Jumat, 22 Juni 2012

Bakmi GM

”Aji, Nara laper. Nara mau makan disini aja”. Begitu rayu Nara ketika kami sedang asyik jalan-jalan disebut pusat perbelanjaan untuk mencari baju ”Putri” kesukaan Nara. Pertanyaan mulai berkecambuk di kepala. Lalu aku mengusulkan agar kita makan di Bakmi GM saja. Selain praktis, harga juga relative terjangkau bagiku.

Begitu kami tiba, antrian sudah panjang, Maklum sudah jam makan siang memang. Namun karena sudah niat, kami mengambil nomor antrian dan menunggu dengan manis. Tidak lama kemudian kami mendapat tempat.

Tidak butuh lama untuk menentukan menu apa yang jadi santapan siang karena selama menunggu menu itu sudah melayang-layang dikepala siap untuk dilahap. Sambil menunggu pesanan tiba, aku melihat sekeliling. Banyak keluarga kecil seperti kami, dan beberapa juga sudah berusia lanjut bersama anaknya.

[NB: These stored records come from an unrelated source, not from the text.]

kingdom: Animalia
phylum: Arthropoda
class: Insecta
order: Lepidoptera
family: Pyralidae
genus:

Tiba-tiba tatapan tertuju pada sesesok lelaki yang duduk di ujung sana. Kira-kira sekitar 45-50 usinya. Begitu lahapnya menyantap mie ayam. Tak terasa hatiku merasa sedih dan merasakan kerinduan yang luar biasa atas sosok Papa.

Dulu, selama aku kuliah, Papa beberapa kali mengunjungi ku di Depok. Entah dalam rangka sekalian tugas atau memang sengaja untuk sekedar menjengukku. Setiap kali pula, Papa minta diantarkan untuk makan Bakmi GM. Kalau belum makan Bakimi GM, belum ke Jakarta, katanya. Dari Depok, aku dan Papa menggunakan kereta ekonomi ke arah Mangga Dua untuk menikmati Bakmi GM dan sekalian belanja pakaian. Sampai sebelum Papa berpulangpun, setiap kali ke Jakarta, Bakmi GM selalu kami nikmati.

”Silahkan”, pramusaji restoran memberikan menu kami. Akupun terbangun dari lamunanku. Sambil menikmati mie ayam, aku kembali merasakan nikmatnya saat bersantap bersama Papa dulu.

Kini walau Papa sudah tidak ada, aku masih tetap menjadi pelanggan setianya. Rasa masakannya tidak pernah berubah, namun hanya suasanya yang berubah. Tidak ada kehadiran Papa disana.

I Miss U Pap...

Perempuan - Perempuan Karunia Tuhan

Terjadi sekitar hampir 2 tahun aku harus ”mengalah” tidur di kasur kecil karena Nara tidur dengan ibunya di tempat tidur. Kasur di kamarku memang kecil, hanya cukup untuk 2 orang. Dengan semakin besarnya Nara ditambah gaya tidurnya yang tidak bisa tenang, maka aku harus tergusur ke bawah ditemani kasur busa nan tipis.

Kadang badan terasa pegal karena busa semakin menipis sedangkan badanku bertambah besar dan tambun. Biarkanlah lemak ini menjadi pengganti kasur busa, pikirku. Syukur walau sering tidur di bawah, aku sangat jarang sakit. Mungkin karena aku menjalaninya dengan bahagia dan senang hati. Senang dan bahagia melihat mereka tidur dengan nyaman dan lelap.

Waktu berlalu dan kita memutuskan untuk mengganti kasur yang kecil dengan ukuran yang lebih besar. Dengan sedikit modifikasi di kamar, maka muatlah kasur besar itu diletakkan di kamar. Sejak saat itu aku kembali bisa tidur bersama di tempat tidur.

Di kasur yang baru, kami mempunyai lokasi atau spot favorit untuk tidur. Lokasi mepet dengan tembok adalah lokasi Nara dan tidak bisa di ganggu gugat. Istriku tercinta memilih lokasi di paling pinggir karena lebih ”aman” dari kung fu Nara. Nah aku tidak ada pilihan, tidur di bagian tengah, diapit oleh 2 perempuan, perempuan-perempuan tercantik dan terhebat di dunia. Setiap menoleh ke salah satu sisi, maka akan ada selalu yang bisa membuatku tersenyum bahagia. Perempuan-perempuan karunia Tuhan yang selalu mengapit disaat tidurku. Begitu indahnya.